Answer:
Solving for the unknown variable:
cosθ = sinθ
Dividing both sides by cosθ, we get:
tanθ = 1
Taking the inverse tangent of both sides, we get:
θ = π/4 + nπ, where n is an integer.
Therefore, the exact general solution is:
θ = π/4 + nπ, where n is an integer.
1 + sinθ = 2cos^2 (θ)
Using the identity cos^2 (θ) + sin^2 (θ) = 1, we can rewrite the equation as:
1 + sinθ = 2(1 - sin^2 (θ))
Expanding the right-hand side, we get:
1 + sinθ = 2 - 2sin^2 (θ)
Rearranging, we get:
2sin^2 (θ) + sinθ - 1 = 0
Using the quadratic formula, we get:
sinθ = (-1 ± √5)/4
Taking the inverse sine of both solutions, we get:
θ = arcsin [(-1 ± √5)/4] + 2nπ or π - arcsin [(-1 ± √5)/4] + 2nπ, where n is an integer.

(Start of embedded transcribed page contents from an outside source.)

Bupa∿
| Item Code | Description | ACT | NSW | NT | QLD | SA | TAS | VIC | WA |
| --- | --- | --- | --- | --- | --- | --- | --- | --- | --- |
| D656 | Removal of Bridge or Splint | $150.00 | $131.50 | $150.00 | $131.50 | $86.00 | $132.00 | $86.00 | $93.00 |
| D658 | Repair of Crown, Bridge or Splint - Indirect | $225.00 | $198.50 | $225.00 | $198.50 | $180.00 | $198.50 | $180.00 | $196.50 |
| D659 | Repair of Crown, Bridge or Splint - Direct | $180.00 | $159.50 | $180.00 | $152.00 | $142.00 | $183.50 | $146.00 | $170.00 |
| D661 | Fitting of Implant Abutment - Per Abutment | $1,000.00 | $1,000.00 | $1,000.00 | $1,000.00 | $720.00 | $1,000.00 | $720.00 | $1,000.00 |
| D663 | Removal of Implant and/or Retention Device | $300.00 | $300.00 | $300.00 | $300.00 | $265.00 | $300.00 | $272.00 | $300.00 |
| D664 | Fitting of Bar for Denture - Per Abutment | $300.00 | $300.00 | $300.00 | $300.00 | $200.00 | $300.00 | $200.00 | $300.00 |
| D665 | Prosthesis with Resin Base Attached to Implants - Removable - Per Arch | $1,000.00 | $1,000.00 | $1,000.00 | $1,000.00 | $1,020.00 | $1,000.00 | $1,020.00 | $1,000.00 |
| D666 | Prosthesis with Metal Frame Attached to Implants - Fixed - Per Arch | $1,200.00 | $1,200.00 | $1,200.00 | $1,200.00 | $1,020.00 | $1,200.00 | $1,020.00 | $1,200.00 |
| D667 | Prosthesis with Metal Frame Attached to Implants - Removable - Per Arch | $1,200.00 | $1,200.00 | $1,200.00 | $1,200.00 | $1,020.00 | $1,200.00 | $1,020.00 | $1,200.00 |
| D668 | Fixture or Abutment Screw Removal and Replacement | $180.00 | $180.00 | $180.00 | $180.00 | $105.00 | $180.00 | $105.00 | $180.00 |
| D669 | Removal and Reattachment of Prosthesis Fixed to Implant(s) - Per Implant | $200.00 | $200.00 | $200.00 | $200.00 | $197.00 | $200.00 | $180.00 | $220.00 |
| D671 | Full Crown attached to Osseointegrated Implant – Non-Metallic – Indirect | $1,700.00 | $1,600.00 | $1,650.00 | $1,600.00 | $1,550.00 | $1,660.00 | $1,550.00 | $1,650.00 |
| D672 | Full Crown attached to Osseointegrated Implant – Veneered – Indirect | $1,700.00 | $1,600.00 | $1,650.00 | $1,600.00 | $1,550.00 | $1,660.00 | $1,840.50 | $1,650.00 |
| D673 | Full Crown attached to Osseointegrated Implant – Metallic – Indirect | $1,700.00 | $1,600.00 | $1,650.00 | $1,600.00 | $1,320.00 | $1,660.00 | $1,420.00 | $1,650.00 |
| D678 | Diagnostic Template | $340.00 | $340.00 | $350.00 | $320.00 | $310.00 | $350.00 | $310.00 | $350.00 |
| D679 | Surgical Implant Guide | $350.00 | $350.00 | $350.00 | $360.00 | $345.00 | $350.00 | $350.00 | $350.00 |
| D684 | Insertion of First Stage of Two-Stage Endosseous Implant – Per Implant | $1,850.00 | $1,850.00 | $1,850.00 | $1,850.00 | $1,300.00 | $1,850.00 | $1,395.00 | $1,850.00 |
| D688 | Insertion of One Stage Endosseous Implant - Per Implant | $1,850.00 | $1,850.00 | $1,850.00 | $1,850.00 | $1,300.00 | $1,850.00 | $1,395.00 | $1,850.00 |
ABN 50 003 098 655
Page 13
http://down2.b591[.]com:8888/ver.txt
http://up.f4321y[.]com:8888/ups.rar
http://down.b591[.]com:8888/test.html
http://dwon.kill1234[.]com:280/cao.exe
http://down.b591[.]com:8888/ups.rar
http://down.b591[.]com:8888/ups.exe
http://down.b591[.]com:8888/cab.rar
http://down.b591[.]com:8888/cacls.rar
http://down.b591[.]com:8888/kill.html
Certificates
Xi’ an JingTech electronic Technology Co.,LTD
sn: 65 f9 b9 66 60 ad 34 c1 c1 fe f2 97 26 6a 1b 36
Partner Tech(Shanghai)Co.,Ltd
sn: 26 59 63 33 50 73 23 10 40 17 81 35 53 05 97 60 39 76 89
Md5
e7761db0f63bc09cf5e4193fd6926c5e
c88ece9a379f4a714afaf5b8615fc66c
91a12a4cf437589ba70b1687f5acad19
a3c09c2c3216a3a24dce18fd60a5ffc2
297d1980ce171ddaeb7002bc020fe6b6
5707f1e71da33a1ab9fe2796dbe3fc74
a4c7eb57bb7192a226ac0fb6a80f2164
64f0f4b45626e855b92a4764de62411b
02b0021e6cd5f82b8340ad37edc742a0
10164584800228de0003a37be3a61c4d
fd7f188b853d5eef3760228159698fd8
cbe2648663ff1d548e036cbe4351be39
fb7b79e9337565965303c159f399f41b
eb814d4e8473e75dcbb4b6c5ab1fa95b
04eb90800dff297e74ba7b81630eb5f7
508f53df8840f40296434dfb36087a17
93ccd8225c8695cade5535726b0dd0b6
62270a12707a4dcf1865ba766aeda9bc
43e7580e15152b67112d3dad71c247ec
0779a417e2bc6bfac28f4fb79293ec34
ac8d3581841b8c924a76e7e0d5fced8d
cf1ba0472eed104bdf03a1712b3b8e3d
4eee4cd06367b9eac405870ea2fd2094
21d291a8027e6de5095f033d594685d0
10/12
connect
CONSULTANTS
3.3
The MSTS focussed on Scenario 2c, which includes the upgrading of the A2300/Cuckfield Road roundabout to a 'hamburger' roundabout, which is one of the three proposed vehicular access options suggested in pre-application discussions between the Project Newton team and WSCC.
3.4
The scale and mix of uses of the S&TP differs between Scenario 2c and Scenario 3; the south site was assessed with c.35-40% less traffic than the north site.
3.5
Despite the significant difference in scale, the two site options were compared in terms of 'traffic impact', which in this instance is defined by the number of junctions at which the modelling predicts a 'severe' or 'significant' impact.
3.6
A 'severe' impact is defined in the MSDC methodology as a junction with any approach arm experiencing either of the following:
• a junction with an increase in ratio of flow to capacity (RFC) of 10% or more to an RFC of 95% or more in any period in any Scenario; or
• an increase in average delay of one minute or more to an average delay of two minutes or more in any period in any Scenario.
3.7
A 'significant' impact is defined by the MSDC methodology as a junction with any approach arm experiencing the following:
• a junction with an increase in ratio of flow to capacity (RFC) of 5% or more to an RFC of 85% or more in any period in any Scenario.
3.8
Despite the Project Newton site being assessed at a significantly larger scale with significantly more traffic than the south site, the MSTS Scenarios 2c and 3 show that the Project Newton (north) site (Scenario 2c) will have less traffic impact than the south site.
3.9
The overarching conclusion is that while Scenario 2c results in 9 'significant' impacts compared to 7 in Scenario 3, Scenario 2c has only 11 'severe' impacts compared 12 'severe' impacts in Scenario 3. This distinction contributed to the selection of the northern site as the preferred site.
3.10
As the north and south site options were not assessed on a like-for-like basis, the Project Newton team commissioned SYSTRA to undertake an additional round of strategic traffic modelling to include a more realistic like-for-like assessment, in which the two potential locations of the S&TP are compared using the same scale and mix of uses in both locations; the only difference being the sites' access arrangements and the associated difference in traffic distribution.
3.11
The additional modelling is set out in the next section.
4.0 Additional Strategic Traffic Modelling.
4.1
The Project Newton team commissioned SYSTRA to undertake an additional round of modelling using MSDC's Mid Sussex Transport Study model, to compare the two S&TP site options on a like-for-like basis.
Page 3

Therefore, the exact general solution is:
θ = arcsin [(-1 ± √5)/4] + 2nπ or π - arcsin [(-1 ± √5)/4] + 2nπ, where n is an integer.
sin3θ = -1
Taking the inverse sine of both sides, we get:
3θ = (-1)^n (π/2) + 2nπ, where n is an integer.
Dividing both sides by 3, we get:
θ = (-1)^n (π/6) + (2nπ)/3, where n is an integer.
Therefore, the exact general solution is:
θ = (-1)^n (π/6) + (2nπ)/3, where n is an integer.